Privately, she met with senators on the other side of the aisle, making personal appeals for support. It was not an easy process. In some cases, she was let down, as when Wisconsin’s senior senator, Republican Ron Johnson, initially indicated that he saw "no reason to oppose" the Respect for Marriage Act, but then dismissed it as a political distraction and voted “no” on the cloture motion.

But Baldwin’s persistence paid off.

With the help of Susan Collins, she negotiated an agreement with a number of conservative Republican senators to include protections for religious institutions. The tinkering even won a favorable word from the Mormons, with the Church of Jesus Christ of the Latter Day Saints hailing Collins' efforts “to ensure the Respect for Marriage Act includes appropriate religious freedom protections while respecting the law and preserving the rights of our LGBTQ brothers and sisters.”

Ultimately, Republican senators such as Tom Tillis of North Carolina, Roy Blunt of Missouri and Joni Ernst of Iowa — not exactly a crew of social liberals — joined Baldwin, Vermont Sen. Bernie Sanders and Massachusetts Sen. Elizabeth Warren in backing the cloture motion.

Prior to last Wednesday’s vote, Baldwin delivered a stirring speech in which she put a human face on the debate — telling the story of a same-sex couple from Madison and their adopted daughter — and warned against complacency in the face of threats from conservative justices on the high court.

The vast majority of Baldwin’s colleagues, Democrats and Republicans, liberals and conservatives, embraced the argument that Baldwin made, out of respect for her, and for the logic of her appeal.
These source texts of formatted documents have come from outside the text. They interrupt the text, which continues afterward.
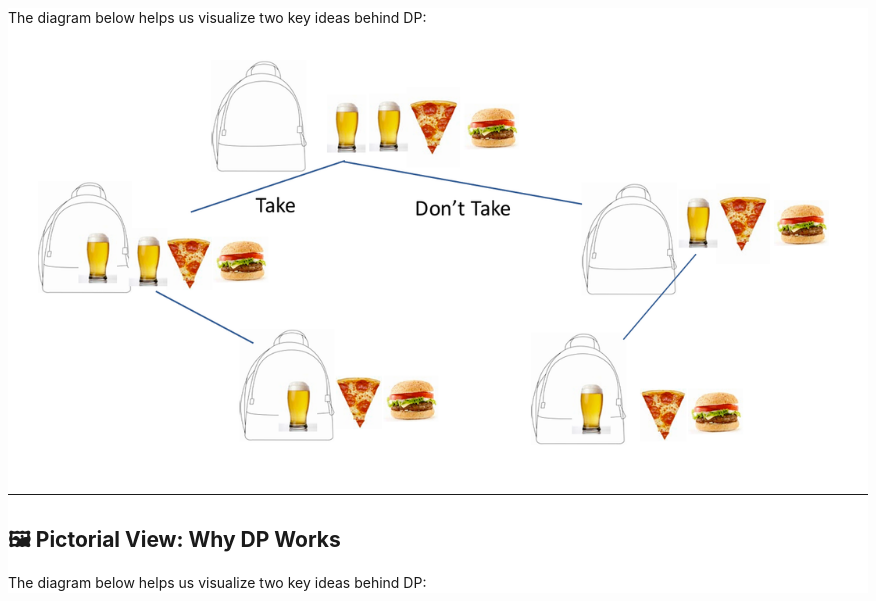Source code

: The diagram below helps us visualize two key ideas behind DP:

<p align="center">
<img src="tree_dp.png" alt="Overlapping Subproblems and Optimal Substructure" width="800"/>
</p>

---

## 🖼 Pictorial View: Why DP Works

The diagram below helps us visualize two key ideas behind DP:

<p align="center">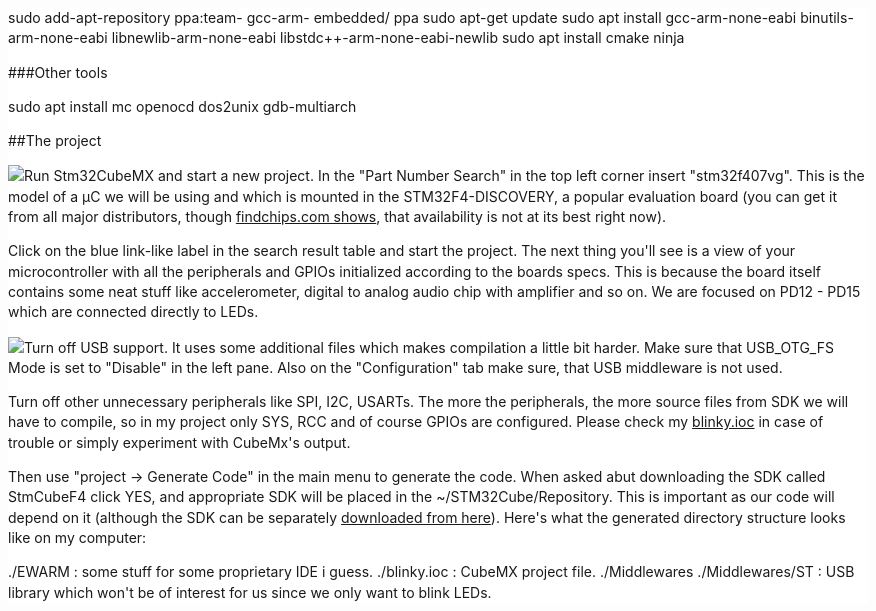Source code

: sudo add-apt-repository ppa:team-
gcc-arm-
embedded/
ppa
sudo apt-get update
sudo apt install gcc-arm-none-eabi binutils-arm-none-eabi libnewlib-arm-none-eabi libstdc++-arm-none-eabi-newlib
sudo apt install cmake ninja

###Other tools


sudo apt install mc openocd dos2unix gdb-multiarch

##The project


[![](http://www.iwasz.pl/wp-content/uploads/2018/11/Screenshot-from-2018-11-02-12-42-39-300x206.png)](http://www.iwasz.pl/wp-content/uploads/2018/11/Screenshot-from-2018-11-02-12-42-39.png)Run Stm32CubeMX and start a new project. In the "Part Number Search" in the top left corner insert "stm32f407vg". This is the model of a µC we will be using and which is mounted in the STM32F4-DISCOVERY, a popular evaluation board (you can get it from all major distributors, though 
[findchips.com shows](https://www.findchips.com/search/stm32f4-discovery), that availability is not at its best right now).

Click on the blue link-like label in the search result table and start the project. The next thing you'll see is a view of your microcontroller with all the peripherals and GPIOs initialized according to the boards specs. This is because the board itself contains some neat stuff like accelerometer, digital to analog audio chip with amplifier and so on. We are focused on PD12 - PD15 which are connected directly to LEDs.


[![](http://www.iwasz.pl/wp-content/uploads/2018/11/Screenshot-from-2018-11-05-13-32-46-300x139.png)](http://www.iwasz.pl/wp-content/uploads/2018/11/Screenshot-from-2018-11-05-13-32-46.png)Turn off USB support. It uses some additional files which makes compilation a little bit harder. Make sure that USB_OTG_FS Mode is set to "Disable" in the left pane. Also on the "Configuration" tab make sure, that USB middleware is not used.

Turn off other unnecessary peripherals like SPI, I2C, USARTs. The more the peripherals, the more source files from SDK we will have to compile, so in my project only SYS, RCC and of course GPIOs are configured. Please check my 
[blinky.ioc](https://github.com/iwasz/blinky01/blob/master/blinky.ioc) in case of trouble or simply experiment with CubeMx's output.

Then use "project -> Generate Code" in the main menu to generate the code. When asked abut downloading the SDK called StmCubeF4 click YES, and appropriate SDK will be placed in the ~/STM32Cube/Repository. This is important as our code will depend on it (although the SDK can be separately 
[downloaded from here](https://www.st.com/en/embedded-software/stm32cubef4.html)). Here's what the generated directory structure looks like on my computer:

./EWARM : 
some stuff for some proprietary IDE i guess.
./blinky.ioc : 
CubeMX project file.
./Middlewares
./Middlewares/ST : 
USB library which won't be of interest for us since we only want to blink LEDs.
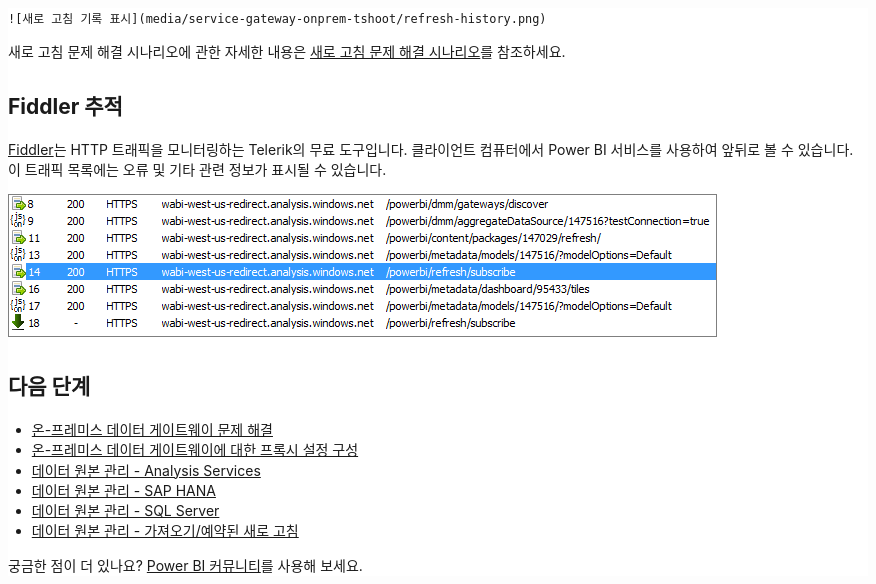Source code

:     ![새로 고침 기록 표시](media/service-gateway-onprem-tshoot/refresh-history.png)

새로 고침 문제 해결 시나리오에 관한 자세한 내용은 [새로 고침 문제 해결 시나리오](refresh-troubleshooting-refresh-scenarios.md)를 참조하세요.

## <a name="fiddler-trace"></a>Fiddler 추적

[Fiddler](https://www.telerik.com/fiddler)는 HTTP 트래픽을 모니터링하는 Telerik의 무료 도구입니다. 클라이언트 컴퓨터에서 Power BI 서비스를 사용하여 앞뒤로 볼 수 있습니다. 이 트래픽 목록에는 오류 및 기타 관련 정보가 표시될 수 있습니다.

![Fiddler 추적 사용](media/service-gateway-onprem-tshoot/fiddler.png)

## <a name="next-steps"></a>다음 단계

* [온-프레미스 데이터 게이트웨이 문제 해결](/data-integration/gateway/service-gateway-tshoot)
* [온-프레미스 데이터 게이트웨이에 대한 프록시 설정 구성](/data-integration/gateway/service-gateway-proxy)  
* [데이터 원본 관리 - Analysis Services](service-gateway-enterprise-manage-ssas.md)  
* [데이터 원본 관리 - SAP HANA](service-gateway-enterprise-manage-sap.md)  
* [데이터 원본 관리 - SQL Server](service-gateway-enterprise-manage-sql.md)  
* [데이터 원본 관리 - 가져오기/예약된 새로 고침](service-gateway-enterprise-manage-scheduled-refresh.md)  

궁금한 점이 더 있나요? [Power BI 커뮤니티](https://community.powerbi.com/)를 사용해 보세요.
“Today, we took a step forward in our fight to give millions of loving couples the certainty, dignity, and respect that they need and deserve,” Baldwin announced after the cloture vote. “A bipartisan coalition of senators stood with the overwhelming majority of Americans who support marriage equality. We came together to move the Respect for Marriage Act forward and give the millions of Americans in same-sex and interracial marriages the certainty that they will continue to enjoy the freedoms, rights, and responsibilities afforded to all other marriages. I am proud to have worked across the aisle to earn broad, bipartisan support for this legislation, and look forward to making marriage equality the law of the land.”

And Wisconsin is proud to have Tammy Baldwin, an unwavering advocate for fairness and a masterful legislator, as our U.S. senator.